### [YOUR GOAL]
There is one span to output from the data below: the lines starting at the line with "thumb cmc: (434, 664)" and ending at the line with "ring mcp: (570, 536)". Output it exactly, ends included, nothing more.

○ ○ ○ ○

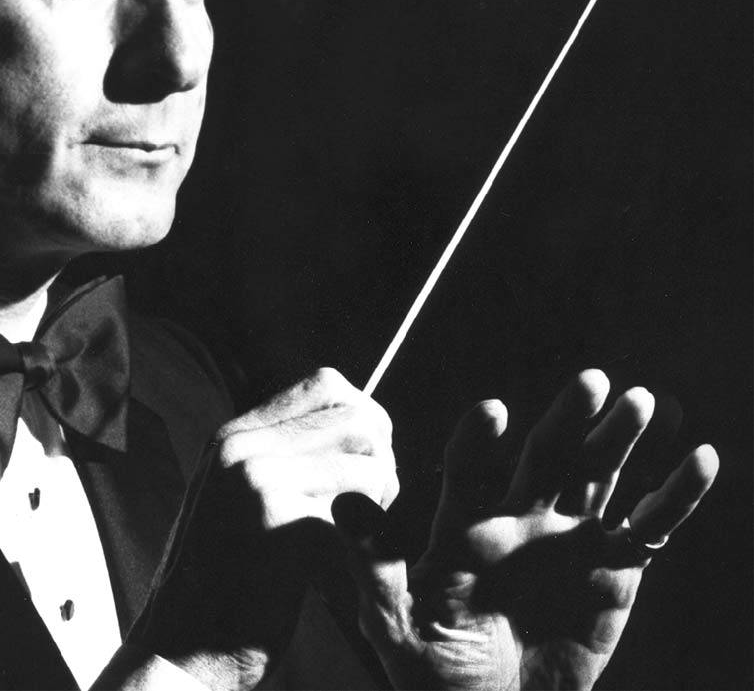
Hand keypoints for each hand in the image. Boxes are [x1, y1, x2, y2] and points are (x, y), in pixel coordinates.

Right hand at [131, 368, 397, 689]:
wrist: (181, 646)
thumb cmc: (219, 584)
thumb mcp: (232, 499)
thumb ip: (278, 460)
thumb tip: (356, 432)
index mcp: (233, 436)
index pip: (326, 384)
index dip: (364, 415)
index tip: (367, 460)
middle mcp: (243, 448)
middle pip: (357, 416)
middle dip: (383, 459)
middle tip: (374, 506)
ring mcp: (258, 483)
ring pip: (368, 463)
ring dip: (382, 502)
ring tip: (359, 536)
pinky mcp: (280, 526)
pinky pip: (360, 515)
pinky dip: (366, 543)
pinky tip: (344, 567)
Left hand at [334, 369, 718, 690]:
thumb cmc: (434, 664)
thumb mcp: (394, 619)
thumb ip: (375, 563)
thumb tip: (342, 504)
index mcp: (464, 521)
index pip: (468, 470)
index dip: (478, 443)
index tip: (491, 411)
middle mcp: (519, 516)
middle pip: (546, 459)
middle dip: (567, 420)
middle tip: (591, 380)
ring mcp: (570, 536)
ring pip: (599, 476)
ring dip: (621, 439)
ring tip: (642, 400)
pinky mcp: (615, 566)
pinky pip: (649, 526)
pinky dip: (676, 495)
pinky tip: (701, 458)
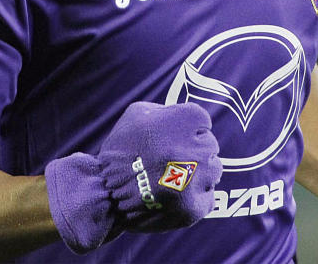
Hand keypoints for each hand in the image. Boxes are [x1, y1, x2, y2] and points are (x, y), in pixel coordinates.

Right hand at [45, 101, 221, 252]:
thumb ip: (165, 111)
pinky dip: (195, 196)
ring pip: (213, 171)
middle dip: (193, 149)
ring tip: (174, 176)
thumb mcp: (138, 113)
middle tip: (171, 158)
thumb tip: (181, 118)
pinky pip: (207, 197)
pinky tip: (175, 194)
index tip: (173, 137)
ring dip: (198, 172)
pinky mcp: (194, 207)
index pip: (202, 121)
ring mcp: (198, 179)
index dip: (187, 129)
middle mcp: (197, 147)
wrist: (104, 190)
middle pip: (209, 145)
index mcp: (185, 120)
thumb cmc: (121, 147)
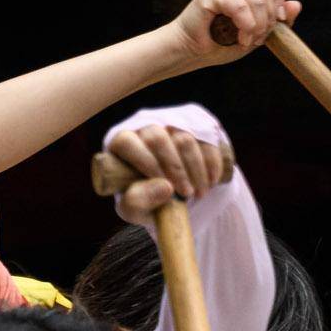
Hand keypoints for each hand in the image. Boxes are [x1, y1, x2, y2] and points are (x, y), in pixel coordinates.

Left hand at [104, 119, 234, 217]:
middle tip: (186, 194)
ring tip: (198, 193)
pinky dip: (211, 162)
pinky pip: (206, 139)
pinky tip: (211, 181)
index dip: (146, 163)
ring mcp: (170, 122)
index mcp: (118, 144)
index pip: (127, 142)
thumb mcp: (134, 208)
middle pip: (158, 139)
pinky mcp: (196, 124)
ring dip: (195, 169)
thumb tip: (166, 188)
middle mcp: (143, 127)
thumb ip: (138, 201)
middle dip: (175, 170)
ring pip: (185, 138)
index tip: (166, 186)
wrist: (173, 192)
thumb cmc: (144, 199)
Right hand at [171, 0, 296, 62]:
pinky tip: (240, 38)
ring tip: (248, 40)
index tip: (273, 20)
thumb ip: (277, 18)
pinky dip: (246, 25)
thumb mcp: (258, 30)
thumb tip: (295, 5)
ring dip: (258, 25)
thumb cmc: (219, 41)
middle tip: (258, 37)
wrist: (188, 51)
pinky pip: (240, 7)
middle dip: (269, 18)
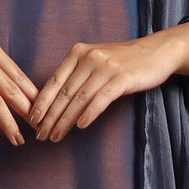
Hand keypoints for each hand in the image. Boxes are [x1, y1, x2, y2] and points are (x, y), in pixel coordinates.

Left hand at [28, 23, 188, 141]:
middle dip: (49, 117)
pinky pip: (101, 99)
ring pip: (79, 98)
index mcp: (78, 52)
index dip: (41, 102)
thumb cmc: (123, 62)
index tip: (32, 121)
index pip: (54, 81)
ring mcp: (106, 67)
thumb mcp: (96, 61)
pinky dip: (89, 113)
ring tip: (56, 136)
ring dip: (65, 120)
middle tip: (40, 135)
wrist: (156, 52)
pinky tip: (80, 126)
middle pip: (64, 93)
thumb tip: (53, 103)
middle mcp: (89, 57)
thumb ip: (76, 76)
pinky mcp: (122, 78)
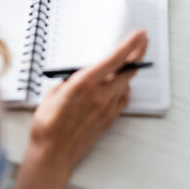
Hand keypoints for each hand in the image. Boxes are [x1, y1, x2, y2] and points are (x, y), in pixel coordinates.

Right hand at [28, 30, 147, 184]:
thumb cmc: (47, 125)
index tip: (140, 34)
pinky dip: (124, 89)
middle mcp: (99, 95)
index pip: (115, 59)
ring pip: (126, 84)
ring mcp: (106, 108)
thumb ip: (70, 79)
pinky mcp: (108, 120)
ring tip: (127, 63)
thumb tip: (80, 73)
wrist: (52, 154)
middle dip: (138, 54)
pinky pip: (123, 99)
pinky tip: (120, 85)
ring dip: (128, 72)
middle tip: (142, 43)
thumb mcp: (53, 92)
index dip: (130, 44)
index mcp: (84, 83)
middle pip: (128, 70)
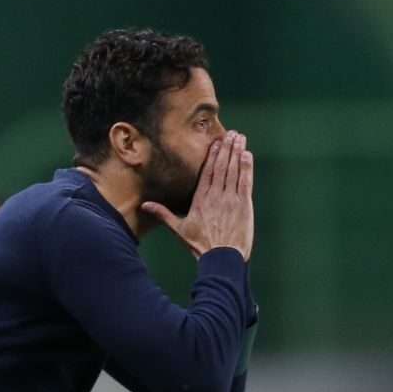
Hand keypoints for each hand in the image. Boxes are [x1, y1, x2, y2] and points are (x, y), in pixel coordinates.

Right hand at [142, 130, 253, 260]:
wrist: (222, 259)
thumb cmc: (201, 245)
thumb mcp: (179, 230)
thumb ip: (163, 214)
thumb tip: (145, 205)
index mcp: (201, 200)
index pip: (207, 172)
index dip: (212, 154)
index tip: (216, 141)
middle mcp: (216, 196)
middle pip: (222, 167)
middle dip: (227, 148)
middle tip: (231, 133)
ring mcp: (231, 200)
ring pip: (235, 171)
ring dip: (238, 153)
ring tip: (240, 138)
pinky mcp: (244, 206)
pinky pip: (246, 182)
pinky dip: (247, 167)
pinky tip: (247, 155)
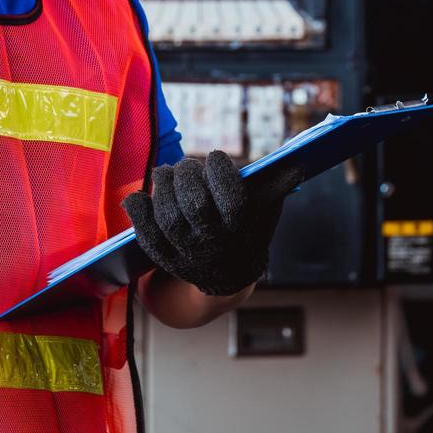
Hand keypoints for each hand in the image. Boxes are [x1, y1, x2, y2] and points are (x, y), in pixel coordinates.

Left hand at [123, 151, 301, 296]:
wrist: (228, 275)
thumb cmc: (249, 230)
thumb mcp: (266, 212)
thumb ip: (274, 188)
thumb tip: (294, 164)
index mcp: (240, 231)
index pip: (232, 200)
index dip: (221, 172)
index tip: (216, 156)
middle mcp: (212, 244)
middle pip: (195, 205)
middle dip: (189, 176)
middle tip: (188, 165)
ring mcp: (185, 253)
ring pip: (168, 216)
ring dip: (163, 187)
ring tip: (166, 173)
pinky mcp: (164, 256)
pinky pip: (144, 232)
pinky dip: (138, 211)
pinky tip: (141, 196)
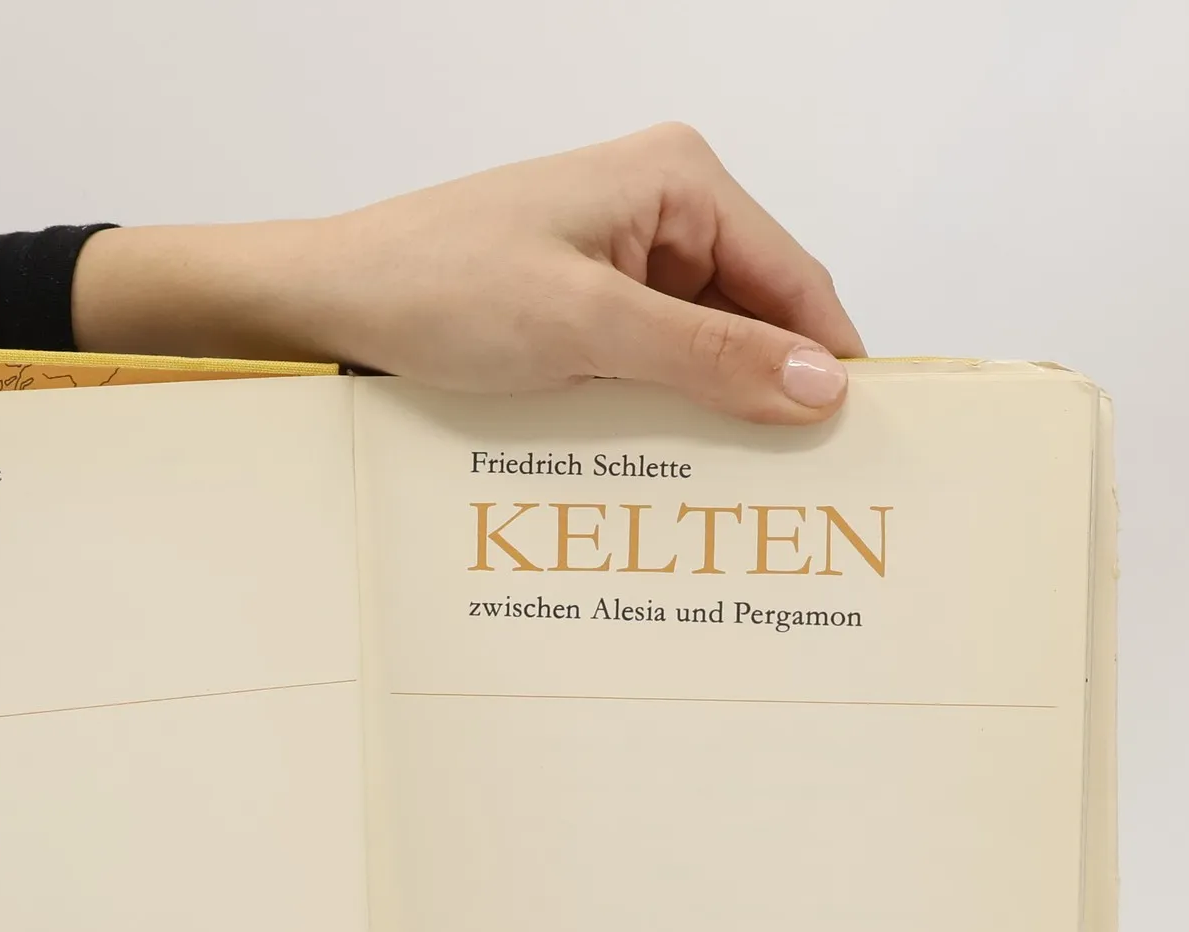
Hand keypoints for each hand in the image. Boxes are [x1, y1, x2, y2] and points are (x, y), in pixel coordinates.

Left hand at [74, 124, 863, 422]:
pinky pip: (651, 359)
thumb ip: (708, 358)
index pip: (796, 281)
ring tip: (732, 495)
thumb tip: (822, 387)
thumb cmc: (439, 286)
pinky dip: (661, 410)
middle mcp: (662, 207)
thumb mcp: (587, 328)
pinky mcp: (583, 300)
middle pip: (756, 316)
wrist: (331, 297)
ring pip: (704, 347)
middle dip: (770, 396)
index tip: (857, 451)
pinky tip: (664, 467)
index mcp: (680, 180)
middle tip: (795, 494)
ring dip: (712, 413)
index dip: (830, 366)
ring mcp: (620, 255)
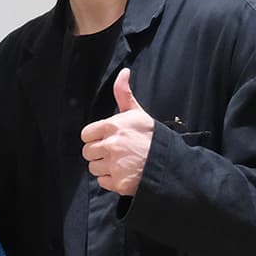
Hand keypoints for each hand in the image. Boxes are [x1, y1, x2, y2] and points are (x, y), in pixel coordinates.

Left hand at [80, 68, 155, 196]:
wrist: (169, 163)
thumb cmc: (152, 137)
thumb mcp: (137, 113)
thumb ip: (124, 94)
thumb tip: (124, 72)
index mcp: (113, 126)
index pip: (86, 134)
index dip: (95, 137)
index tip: (106, 139)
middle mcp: (111, 145)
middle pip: (88, 152)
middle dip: (98, 153)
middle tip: (114, 152)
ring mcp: (115, 165)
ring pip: (93, 168)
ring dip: (104, 167)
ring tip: (121, 163)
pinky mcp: (118, 183)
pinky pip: (102, 182)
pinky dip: (111, 181)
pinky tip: (124, 174)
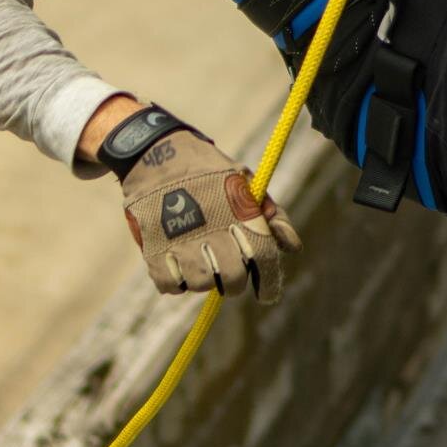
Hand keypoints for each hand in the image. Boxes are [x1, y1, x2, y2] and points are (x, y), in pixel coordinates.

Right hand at [120, 125, 302, 300]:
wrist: (157, 151)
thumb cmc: (209, 172)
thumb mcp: (245, 182)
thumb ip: (272, 215)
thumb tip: (293, 248)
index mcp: (239, 211)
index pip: (264, 257)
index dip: (270, 282)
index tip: (267, 295)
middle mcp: (213, 228)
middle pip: (232, 278)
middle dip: (234, 284)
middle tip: (229, 275)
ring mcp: (181, 239)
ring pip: (201, 284)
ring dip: (204, 281)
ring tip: (201, 264)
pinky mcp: (153, 247)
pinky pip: (171, 285)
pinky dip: (177, 282)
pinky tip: (179, 266)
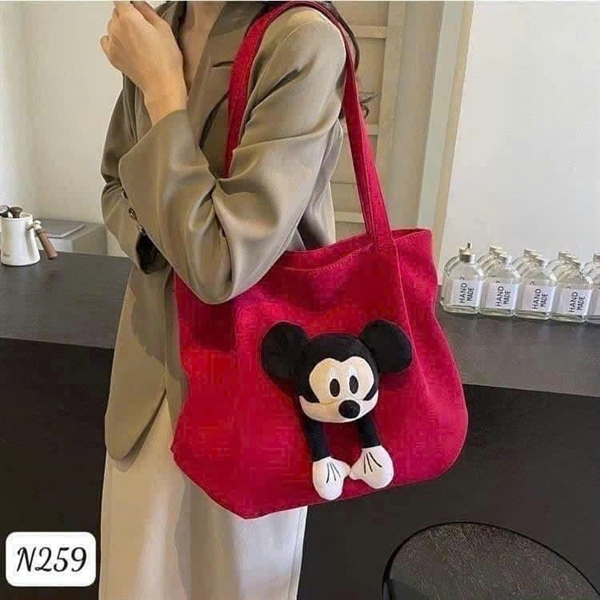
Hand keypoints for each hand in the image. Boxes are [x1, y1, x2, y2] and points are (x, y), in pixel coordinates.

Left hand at [100, 1, 185, 122]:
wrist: (161, 85)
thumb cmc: (166, 60)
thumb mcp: (163, 28)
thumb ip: (147, 10)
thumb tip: (137, 2)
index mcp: (129, 18)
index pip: (120, 0)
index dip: (129, 3)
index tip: (134, 7)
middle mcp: (116, 28)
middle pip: (116, 12)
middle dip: (127, 15)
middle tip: (143, 27)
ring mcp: (112, 43)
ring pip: (112, 26)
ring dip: (121, 28)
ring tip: (137, 40)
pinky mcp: (111, 56)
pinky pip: (106, 40)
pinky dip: (113, 40)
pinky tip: (126, 46)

○ ○ ○ ○

### [YOUR RESPONSE]
thumb cmc: (434, 664)
thumb mcp: (394, 619)
thumb ip: (375, 563)
thumb tip: (342, 504)
index mcp: (464, 521)
index pip: (468, 470)
index dip: (478, 443)
index tip: (491, 411)
middle mcp: (519, 516)
middle pip: (546, 459)
middle dip: (567, 420)
middle tip: (591, 380)
ring mcp: (570, 536)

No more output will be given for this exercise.